Material supplied:
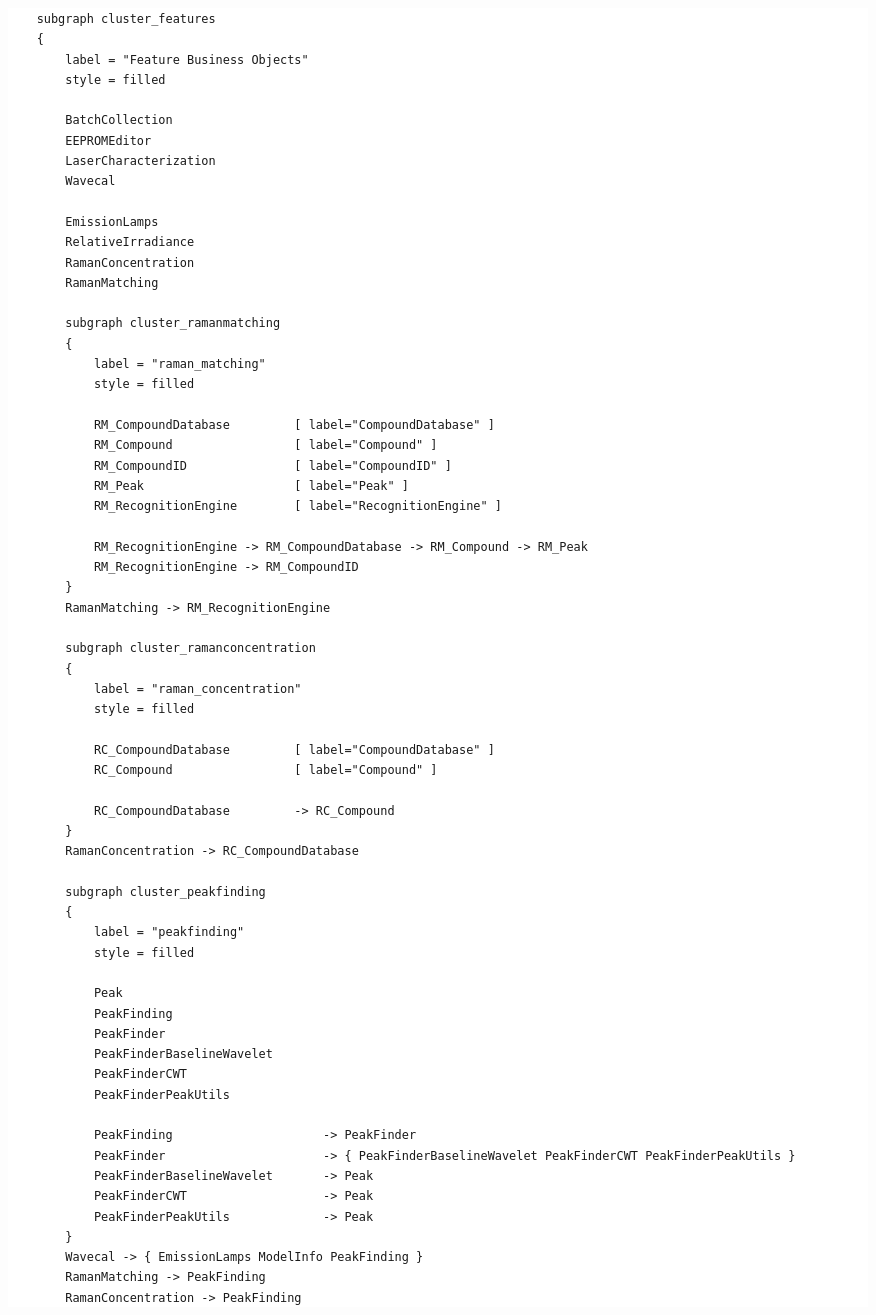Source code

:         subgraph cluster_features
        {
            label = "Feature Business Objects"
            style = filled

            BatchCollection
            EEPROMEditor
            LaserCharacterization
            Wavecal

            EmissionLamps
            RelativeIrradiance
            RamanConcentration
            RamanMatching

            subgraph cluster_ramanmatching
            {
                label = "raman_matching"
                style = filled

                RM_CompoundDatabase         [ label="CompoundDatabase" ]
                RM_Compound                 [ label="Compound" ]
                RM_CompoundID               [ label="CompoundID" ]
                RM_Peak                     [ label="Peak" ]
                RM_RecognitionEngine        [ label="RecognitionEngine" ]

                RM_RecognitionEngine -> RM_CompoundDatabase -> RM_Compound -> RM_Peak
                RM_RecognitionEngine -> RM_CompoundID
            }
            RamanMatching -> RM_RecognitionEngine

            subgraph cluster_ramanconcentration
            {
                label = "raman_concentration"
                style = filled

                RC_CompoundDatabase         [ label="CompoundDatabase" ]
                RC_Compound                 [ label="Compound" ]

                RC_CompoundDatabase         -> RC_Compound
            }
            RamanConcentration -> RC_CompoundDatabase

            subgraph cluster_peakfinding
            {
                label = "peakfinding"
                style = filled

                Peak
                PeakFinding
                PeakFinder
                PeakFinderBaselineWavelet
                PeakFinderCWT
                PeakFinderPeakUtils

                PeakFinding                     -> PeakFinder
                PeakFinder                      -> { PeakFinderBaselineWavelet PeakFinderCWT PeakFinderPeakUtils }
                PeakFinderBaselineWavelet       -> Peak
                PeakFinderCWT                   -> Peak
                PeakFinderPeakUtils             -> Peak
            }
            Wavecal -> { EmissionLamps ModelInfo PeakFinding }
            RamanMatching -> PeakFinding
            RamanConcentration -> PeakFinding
---
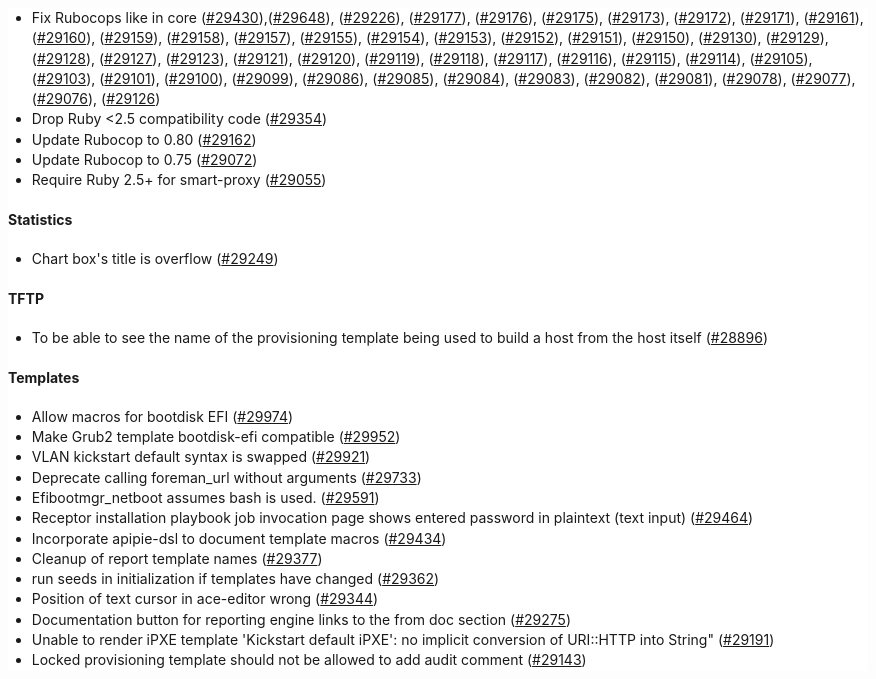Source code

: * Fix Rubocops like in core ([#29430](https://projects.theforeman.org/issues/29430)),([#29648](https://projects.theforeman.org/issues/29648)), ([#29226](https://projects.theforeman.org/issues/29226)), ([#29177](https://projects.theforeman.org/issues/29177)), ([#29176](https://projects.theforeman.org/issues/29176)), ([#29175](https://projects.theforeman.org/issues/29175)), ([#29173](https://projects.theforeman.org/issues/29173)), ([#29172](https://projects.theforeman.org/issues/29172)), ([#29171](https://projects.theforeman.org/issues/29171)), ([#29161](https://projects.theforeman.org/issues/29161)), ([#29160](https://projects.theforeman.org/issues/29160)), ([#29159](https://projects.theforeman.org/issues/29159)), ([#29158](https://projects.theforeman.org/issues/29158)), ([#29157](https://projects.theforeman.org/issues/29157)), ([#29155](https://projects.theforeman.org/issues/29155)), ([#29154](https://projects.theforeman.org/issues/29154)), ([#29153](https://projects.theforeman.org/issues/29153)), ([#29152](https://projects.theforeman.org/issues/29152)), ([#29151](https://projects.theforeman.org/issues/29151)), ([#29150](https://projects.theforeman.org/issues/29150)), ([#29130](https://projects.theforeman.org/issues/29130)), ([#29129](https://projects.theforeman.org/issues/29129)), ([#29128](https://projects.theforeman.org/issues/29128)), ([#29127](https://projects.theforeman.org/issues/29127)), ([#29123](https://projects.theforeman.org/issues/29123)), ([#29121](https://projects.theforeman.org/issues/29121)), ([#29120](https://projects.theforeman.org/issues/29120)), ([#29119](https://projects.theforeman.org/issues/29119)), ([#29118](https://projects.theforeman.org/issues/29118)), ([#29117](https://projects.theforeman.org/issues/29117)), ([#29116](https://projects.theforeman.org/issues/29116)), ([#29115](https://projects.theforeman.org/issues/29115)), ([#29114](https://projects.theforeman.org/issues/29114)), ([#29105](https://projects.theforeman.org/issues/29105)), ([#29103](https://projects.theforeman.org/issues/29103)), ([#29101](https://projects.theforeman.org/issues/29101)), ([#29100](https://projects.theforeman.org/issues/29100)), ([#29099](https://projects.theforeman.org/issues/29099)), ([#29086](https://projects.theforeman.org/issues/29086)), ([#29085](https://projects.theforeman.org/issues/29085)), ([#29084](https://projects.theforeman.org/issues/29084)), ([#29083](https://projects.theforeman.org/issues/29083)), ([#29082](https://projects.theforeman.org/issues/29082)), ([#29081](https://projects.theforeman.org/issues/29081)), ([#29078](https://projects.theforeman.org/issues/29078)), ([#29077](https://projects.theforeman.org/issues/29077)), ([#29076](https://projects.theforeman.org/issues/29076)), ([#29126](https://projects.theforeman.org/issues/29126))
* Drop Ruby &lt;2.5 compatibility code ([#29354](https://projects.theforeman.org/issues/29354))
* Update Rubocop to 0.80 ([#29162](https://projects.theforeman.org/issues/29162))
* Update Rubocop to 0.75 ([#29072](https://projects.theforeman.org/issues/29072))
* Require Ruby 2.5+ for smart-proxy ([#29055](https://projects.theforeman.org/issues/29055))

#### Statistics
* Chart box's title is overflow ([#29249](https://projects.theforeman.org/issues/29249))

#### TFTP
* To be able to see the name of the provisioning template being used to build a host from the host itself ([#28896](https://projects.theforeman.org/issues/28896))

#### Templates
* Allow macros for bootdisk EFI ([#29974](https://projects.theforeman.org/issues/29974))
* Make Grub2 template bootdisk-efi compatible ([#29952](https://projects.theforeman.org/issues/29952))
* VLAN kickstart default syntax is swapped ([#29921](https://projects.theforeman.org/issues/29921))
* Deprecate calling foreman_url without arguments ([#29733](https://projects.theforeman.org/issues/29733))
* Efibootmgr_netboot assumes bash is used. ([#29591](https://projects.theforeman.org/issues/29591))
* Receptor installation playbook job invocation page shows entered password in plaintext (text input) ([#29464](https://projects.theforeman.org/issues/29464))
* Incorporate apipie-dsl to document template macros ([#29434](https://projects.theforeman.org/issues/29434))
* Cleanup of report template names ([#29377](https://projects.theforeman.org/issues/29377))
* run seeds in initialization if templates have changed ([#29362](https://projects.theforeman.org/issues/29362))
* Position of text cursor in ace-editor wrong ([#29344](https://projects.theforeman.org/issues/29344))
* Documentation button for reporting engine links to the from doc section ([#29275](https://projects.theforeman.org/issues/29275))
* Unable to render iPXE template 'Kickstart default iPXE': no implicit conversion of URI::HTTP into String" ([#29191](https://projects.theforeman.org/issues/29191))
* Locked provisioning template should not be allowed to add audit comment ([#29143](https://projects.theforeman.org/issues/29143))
...
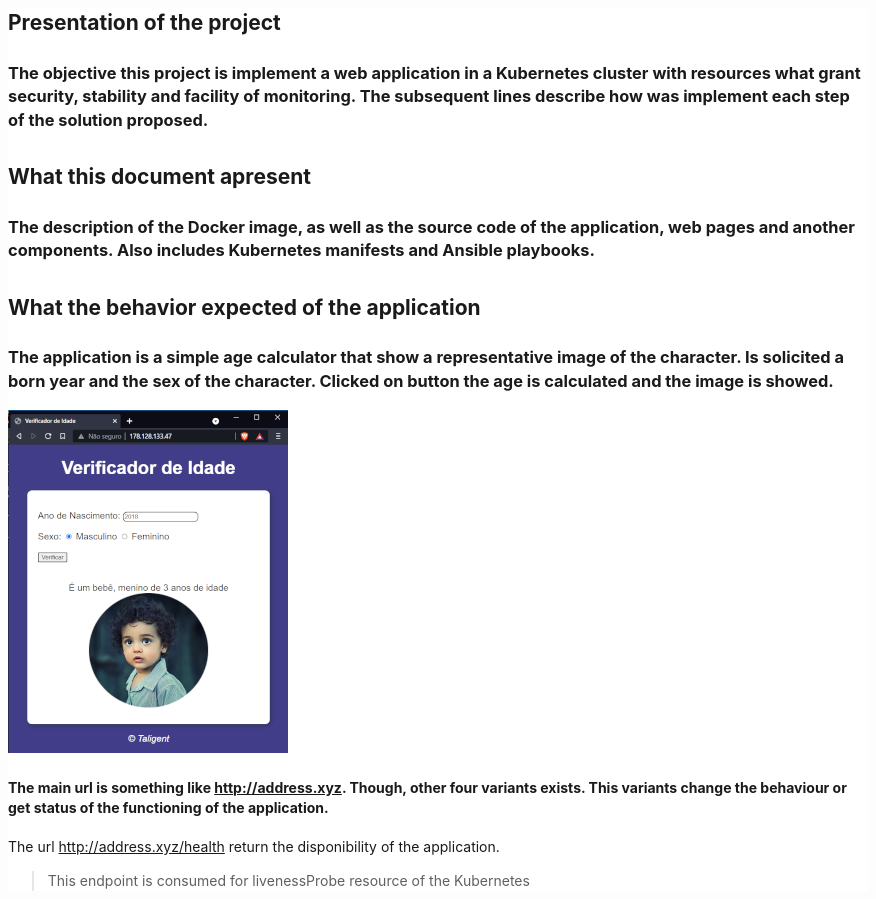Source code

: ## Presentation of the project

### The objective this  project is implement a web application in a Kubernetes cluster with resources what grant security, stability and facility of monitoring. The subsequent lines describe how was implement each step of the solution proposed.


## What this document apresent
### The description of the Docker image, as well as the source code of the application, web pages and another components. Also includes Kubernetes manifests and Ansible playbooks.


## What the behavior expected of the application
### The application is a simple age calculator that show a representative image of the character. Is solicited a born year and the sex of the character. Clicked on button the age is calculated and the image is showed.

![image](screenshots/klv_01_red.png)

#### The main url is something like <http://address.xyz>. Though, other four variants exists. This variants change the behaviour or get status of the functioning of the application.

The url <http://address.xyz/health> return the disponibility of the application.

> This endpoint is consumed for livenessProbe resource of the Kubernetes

Problem:
Quote everything from the line containing "of the project" down to the line containing "### The application", reproducing each line word for word.

Answer box:
: ## Presentation of the project

### The objective this  project is implement a web application in a Kubernetes cluster with resources what grant security, stability and facility of monitoring. The subsequent lines describe how was implement each step of the solution proposed.


## What this document apresent
### The description of the Docker image, as well as the source code of the application, web pages and another components. Also includes Kubernetes manifests and Ansible playbooks.


## What the behavior expected of the application
### The application is a simple age calculator that show a representative image of the character. Is solicited a born year and the sex of the character. Clicked on button the age is calculated and the image is showed.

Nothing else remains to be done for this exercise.